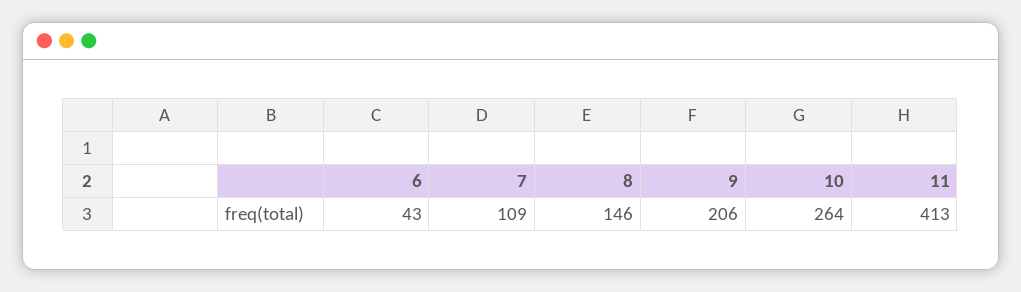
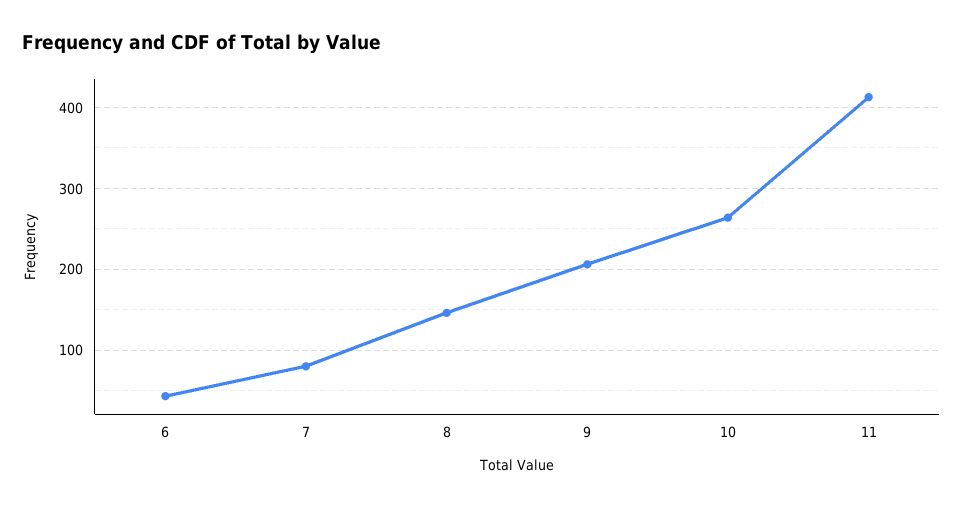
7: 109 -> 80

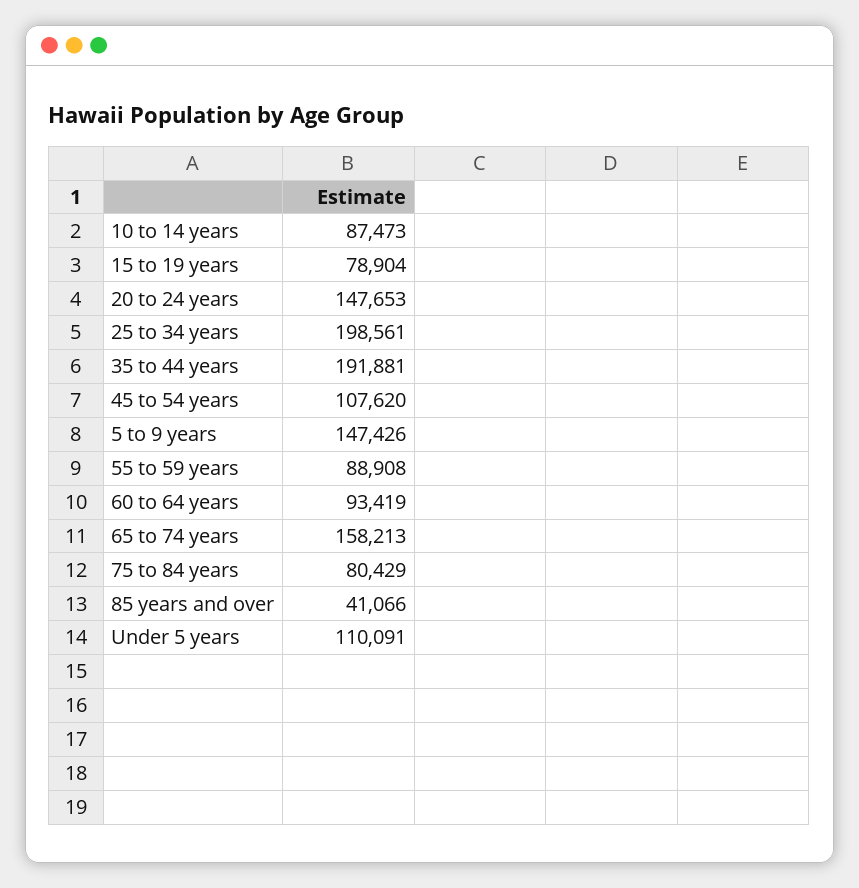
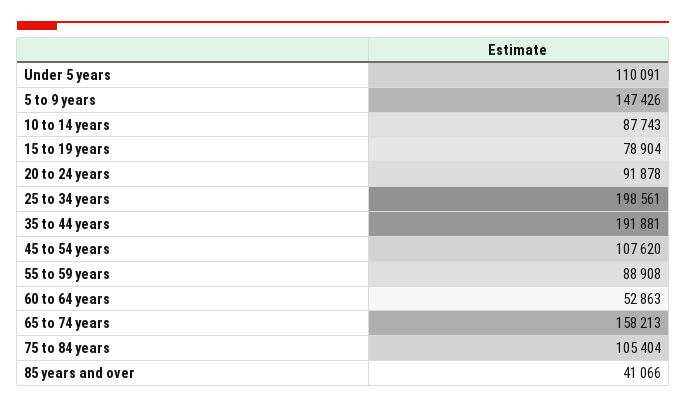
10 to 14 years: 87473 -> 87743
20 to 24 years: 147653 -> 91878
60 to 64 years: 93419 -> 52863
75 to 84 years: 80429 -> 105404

* * *

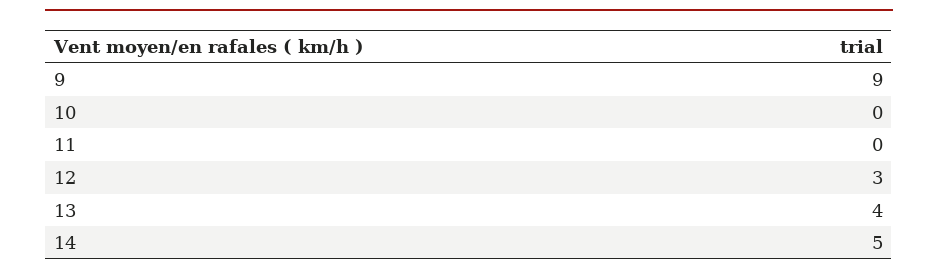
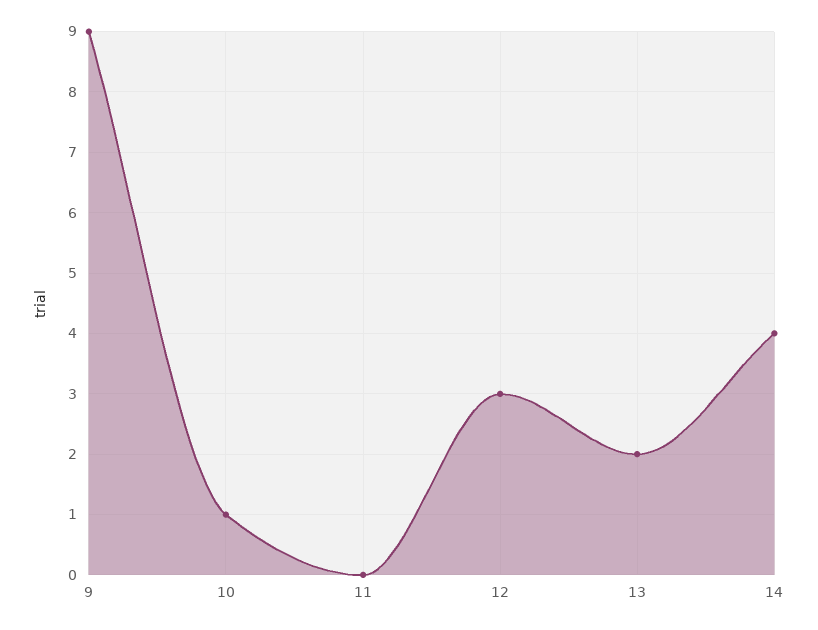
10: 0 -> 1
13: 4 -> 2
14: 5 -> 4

--

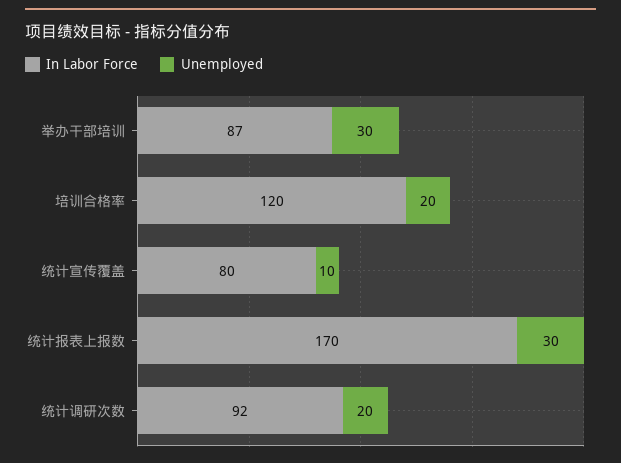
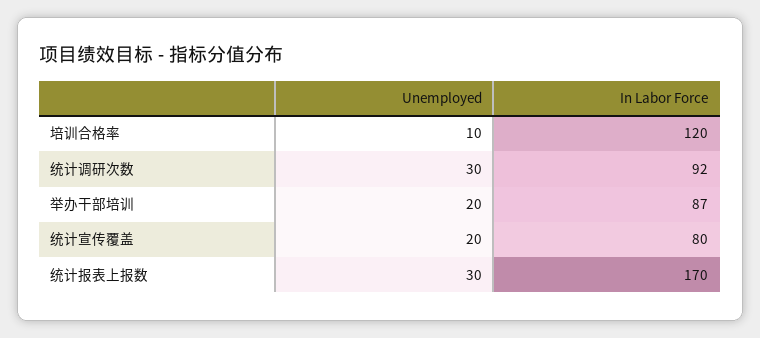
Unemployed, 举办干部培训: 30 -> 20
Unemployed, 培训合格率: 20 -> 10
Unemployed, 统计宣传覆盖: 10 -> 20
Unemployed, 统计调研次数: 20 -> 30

Required work = Your answer should consist only of the lines above between the line holding "10 to 14 years: 87473 -> 87743" and the line holding "75 to 84 years: 80429 -> 105404", inclusive, each transcribed exactly.

Your response =
10 to 14 years: 87473 -> 87743
20 to 24 years: 147653 -> 91878
60 to 64 years: 93419 -> 52863
75 to 84 years: 80429 -> 105404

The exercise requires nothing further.